Are you planning to retire?
Retirement is a significant milestone in everyone’s life. It’s a time when you can finally bid farewell to the daily grind and embrace the joy of pursuing your passions, spending quality time with loved ones, and exploring new horizons. However, to ensure a fulfilling and financially secure retirement, it is crucial to create a plan so you can make informed decisions.
Before you retire
If you’re planning to retire, you need to consider:
- your age including if you have reached your preservation age
- when you can access your super
- how much tax you will pay on amounts you receive
- if good leaver conditions apply if you are part of an Employee Share Scheme
- if the retirement capital gains tax concession applies, if you sell your small business.
Special rules apply if you receive an employment termination payment, genuine redundancy payment or payments from an approved early retirement scheme.
If you’re leaving your job for other reasons, such as termination, change of industry or leaving Australia the tax on payments you receive may be different.
Payments leading to retirement
If you receive a lump sum payment from your employer for unused annual or long service leave, you may pay tax on it at a lower rate than your other income. Your employer will report any lump sum payments as either ‘Lump sum A’ or ‘Lump sum B’ on your income statement or payment summary. You will need these details when you prepare your tax return.
A redundancy payment is a payment made to you when you are dismissed. This usually occurs because the job you have been doing has been abolished. Payments under redundancy are tax-free to a limit depending on the number of years you worked for that employer.
Your employer may offer staff an early retirement scheme to encourage certain groups of employees to retire early or resign.
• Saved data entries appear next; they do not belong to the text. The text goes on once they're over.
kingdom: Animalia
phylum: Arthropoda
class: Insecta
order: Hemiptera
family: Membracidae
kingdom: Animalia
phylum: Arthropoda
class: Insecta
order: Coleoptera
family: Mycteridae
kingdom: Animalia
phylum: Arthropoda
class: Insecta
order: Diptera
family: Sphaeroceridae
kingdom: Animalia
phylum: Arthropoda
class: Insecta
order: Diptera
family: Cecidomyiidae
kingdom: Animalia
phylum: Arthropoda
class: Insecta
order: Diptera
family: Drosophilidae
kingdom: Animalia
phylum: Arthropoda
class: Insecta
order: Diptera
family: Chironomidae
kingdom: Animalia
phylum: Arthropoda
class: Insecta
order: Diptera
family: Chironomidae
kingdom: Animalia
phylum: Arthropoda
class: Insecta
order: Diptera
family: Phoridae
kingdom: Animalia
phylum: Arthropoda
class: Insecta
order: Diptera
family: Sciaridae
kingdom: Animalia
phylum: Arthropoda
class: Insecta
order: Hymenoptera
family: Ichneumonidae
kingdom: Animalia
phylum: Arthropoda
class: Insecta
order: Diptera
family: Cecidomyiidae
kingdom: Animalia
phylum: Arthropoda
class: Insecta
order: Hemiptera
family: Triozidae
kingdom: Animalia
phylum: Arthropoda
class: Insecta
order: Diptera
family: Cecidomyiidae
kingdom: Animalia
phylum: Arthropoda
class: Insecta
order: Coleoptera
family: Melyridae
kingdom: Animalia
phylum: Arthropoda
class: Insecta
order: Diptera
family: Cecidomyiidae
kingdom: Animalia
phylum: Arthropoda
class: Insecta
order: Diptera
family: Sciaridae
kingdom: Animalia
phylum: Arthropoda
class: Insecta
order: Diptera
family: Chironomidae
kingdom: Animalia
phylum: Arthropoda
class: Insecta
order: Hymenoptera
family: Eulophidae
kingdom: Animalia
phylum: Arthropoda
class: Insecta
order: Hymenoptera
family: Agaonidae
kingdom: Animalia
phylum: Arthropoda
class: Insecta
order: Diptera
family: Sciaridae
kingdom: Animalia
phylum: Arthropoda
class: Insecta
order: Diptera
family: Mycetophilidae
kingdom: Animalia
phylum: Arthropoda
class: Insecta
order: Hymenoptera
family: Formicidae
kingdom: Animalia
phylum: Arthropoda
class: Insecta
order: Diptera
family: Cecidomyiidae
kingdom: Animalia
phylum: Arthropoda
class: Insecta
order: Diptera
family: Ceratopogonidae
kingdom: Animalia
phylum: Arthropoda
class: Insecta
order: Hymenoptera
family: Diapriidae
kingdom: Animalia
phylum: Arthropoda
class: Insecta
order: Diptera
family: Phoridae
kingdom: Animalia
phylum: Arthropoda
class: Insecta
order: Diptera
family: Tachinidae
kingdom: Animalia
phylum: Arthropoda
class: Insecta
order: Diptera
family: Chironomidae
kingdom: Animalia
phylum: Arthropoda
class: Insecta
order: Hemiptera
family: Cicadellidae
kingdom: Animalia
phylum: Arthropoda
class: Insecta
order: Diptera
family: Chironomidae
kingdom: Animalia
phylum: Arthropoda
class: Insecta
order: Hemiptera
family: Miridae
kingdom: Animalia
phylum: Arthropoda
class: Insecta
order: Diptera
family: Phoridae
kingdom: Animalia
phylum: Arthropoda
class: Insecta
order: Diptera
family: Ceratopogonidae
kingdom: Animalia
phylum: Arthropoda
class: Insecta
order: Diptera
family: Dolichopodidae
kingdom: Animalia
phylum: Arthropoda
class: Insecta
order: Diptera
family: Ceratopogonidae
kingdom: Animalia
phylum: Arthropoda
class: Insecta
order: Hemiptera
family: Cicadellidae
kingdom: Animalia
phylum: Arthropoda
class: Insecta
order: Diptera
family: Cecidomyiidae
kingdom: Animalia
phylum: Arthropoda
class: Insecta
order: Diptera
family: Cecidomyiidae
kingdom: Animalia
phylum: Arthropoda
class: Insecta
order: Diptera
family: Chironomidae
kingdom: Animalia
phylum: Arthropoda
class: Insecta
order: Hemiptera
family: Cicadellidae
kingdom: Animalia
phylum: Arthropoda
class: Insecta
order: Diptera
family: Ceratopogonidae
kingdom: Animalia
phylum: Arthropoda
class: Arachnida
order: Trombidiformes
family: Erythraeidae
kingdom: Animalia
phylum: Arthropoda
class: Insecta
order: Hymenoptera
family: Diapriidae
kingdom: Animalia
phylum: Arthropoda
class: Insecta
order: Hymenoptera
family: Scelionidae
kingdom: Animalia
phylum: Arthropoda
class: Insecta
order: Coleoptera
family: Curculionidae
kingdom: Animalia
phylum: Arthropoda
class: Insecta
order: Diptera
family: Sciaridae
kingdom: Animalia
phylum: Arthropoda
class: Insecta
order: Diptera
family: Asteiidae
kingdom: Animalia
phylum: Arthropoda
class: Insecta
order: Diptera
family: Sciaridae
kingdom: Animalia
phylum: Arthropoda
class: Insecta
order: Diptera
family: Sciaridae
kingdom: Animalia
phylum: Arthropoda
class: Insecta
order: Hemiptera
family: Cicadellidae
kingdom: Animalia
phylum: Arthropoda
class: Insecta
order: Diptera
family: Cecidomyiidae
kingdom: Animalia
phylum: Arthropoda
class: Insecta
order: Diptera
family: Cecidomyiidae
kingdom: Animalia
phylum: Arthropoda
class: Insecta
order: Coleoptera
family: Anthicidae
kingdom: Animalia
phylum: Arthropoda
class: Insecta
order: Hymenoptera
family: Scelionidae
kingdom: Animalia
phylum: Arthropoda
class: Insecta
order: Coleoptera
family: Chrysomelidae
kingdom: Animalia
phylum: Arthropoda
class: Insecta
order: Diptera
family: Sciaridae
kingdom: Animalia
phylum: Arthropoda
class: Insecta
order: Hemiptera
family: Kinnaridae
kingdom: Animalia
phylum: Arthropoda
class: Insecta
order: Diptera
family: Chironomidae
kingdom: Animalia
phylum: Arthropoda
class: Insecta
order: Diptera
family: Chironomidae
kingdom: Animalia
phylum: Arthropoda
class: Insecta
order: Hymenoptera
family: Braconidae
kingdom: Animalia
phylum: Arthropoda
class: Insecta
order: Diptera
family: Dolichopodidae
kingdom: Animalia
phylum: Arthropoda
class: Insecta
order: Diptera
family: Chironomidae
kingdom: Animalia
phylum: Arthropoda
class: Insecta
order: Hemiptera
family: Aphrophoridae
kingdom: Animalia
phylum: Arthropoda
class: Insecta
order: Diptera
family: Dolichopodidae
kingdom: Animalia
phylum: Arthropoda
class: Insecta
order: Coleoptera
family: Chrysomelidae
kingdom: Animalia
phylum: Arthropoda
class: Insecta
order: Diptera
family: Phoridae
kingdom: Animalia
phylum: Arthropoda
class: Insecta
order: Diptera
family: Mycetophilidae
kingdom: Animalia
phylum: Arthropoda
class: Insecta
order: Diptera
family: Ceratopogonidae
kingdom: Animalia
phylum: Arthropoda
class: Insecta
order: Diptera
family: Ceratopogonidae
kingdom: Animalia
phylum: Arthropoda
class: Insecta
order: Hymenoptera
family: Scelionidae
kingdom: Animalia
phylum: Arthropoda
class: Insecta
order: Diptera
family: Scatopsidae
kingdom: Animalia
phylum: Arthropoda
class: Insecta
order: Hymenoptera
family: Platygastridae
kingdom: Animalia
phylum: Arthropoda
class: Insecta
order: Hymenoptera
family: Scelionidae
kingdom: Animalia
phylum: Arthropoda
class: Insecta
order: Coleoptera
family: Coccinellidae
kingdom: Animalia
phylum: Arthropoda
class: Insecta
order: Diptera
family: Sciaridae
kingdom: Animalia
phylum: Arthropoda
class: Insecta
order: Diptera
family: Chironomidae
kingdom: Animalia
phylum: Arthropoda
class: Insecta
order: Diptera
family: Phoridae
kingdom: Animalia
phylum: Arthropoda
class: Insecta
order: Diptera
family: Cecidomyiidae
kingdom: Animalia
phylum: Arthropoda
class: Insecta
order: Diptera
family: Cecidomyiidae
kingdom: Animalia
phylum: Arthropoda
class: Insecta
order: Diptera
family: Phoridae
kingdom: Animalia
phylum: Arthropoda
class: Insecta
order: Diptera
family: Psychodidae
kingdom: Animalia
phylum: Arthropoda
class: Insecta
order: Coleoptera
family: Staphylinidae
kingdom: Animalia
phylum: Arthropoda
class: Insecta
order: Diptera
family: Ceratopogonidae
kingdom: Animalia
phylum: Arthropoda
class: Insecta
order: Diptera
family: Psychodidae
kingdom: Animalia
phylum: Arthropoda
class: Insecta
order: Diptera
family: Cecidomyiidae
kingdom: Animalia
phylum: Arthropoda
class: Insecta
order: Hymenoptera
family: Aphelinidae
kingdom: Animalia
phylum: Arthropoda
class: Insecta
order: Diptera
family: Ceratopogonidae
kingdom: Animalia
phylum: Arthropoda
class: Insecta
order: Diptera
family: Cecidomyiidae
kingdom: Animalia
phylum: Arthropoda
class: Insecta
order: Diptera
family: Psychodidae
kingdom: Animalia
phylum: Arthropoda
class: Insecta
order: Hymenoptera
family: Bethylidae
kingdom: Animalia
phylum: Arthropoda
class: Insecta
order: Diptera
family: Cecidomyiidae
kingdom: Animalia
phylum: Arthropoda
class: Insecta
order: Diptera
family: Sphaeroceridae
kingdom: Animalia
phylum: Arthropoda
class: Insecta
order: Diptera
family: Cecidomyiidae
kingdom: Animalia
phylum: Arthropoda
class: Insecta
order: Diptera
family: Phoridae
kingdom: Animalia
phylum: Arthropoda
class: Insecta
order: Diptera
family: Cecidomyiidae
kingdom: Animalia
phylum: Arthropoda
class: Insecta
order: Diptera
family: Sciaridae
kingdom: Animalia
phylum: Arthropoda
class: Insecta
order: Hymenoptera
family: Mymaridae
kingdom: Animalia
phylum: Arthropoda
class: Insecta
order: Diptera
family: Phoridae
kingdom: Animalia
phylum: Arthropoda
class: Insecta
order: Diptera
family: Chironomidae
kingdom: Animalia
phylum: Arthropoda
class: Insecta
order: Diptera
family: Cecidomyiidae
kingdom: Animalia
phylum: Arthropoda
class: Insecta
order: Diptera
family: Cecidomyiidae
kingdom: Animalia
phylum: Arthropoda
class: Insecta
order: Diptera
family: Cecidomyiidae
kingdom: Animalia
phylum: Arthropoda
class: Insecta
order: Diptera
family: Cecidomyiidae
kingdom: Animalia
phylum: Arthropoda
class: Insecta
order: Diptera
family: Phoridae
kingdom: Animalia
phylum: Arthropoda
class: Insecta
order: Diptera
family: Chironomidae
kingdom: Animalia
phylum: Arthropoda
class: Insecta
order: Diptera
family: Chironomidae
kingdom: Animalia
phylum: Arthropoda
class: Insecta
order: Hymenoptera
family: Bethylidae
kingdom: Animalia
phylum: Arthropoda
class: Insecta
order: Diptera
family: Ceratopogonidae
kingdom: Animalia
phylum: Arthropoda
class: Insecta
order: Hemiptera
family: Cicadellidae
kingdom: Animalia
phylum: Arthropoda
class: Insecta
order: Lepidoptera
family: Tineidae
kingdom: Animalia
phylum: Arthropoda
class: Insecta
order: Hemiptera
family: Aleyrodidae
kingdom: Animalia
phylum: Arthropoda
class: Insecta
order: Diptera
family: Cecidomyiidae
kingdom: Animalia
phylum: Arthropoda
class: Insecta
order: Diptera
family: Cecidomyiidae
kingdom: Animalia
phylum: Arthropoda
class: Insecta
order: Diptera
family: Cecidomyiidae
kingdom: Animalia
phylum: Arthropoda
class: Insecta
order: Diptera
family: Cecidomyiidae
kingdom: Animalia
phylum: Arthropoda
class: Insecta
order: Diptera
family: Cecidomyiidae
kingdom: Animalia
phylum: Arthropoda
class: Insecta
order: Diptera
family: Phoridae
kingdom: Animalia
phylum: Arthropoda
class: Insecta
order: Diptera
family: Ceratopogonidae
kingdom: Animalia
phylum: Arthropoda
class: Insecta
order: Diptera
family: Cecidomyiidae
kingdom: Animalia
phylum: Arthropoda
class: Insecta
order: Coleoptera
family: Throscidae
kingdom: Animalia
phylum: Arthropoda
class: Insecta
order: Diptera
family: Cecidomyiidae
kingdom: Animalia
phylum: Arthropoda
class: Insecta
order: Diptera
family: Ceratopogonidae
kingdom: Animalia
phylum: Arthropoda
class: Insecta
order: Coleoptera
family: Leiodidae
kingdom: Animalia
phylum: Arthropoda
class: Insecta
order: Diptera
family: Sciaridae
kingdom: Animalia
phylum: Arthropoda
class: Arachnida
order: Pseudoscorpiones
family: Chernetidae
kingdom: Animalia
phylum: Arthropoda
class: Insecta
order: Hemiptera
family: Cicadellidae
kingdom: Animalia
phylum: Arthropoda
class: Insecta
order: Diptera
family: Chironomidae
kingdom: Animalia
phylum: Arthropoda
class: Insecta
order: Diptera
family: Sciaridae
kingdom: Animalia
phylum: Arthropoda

You may pay less tax on payments you receive under an early retirement scheme.
After you retire
Once you retire, you can access several tax offsets, such as:
- Seniors and pensioners tax offset
- Superannuation income stream tax offset.
If you have income from an Australian superannuation income stream, you may be able to claim a tax offset if you’re:
- receiving a disability superannuation benefit
- receiving a death benefit income stream
- 60 or over.
Employee share schemes
If you are a member of an employee share scheme (ESS), you need to consider the ‘good leaver’ conditions. Good leaver conditions in an ESS may allow employees to retain ESS interests if they cease employment to retire from the workforce permanently during the forfeiture period.
Whether ESS interests acquired under an ESS with good leaver conditions are at a real risk of forfeiture will depend on the facts and circumstances. This includes how the ESS operates and the employee’s personal circumstances.
CGT retirement exemption for small business
If you are selling your small business assets, the Capital Gains Tax (CGT) retirement concession may apply. The retirement concession can exempt a capital gain on a business asset, up to a lifetime retirement exemption limit of $500,000. This concession allows you to provide for your retirement.
If you choose the retirement exemption, there is no requirement to terminate any activity or cease business.
If you are under 55 years old just before you choose to use the retirement exemption, you must make a personal contribution equal to the exempt amount to a complying superannuation fund or a retirement savings account.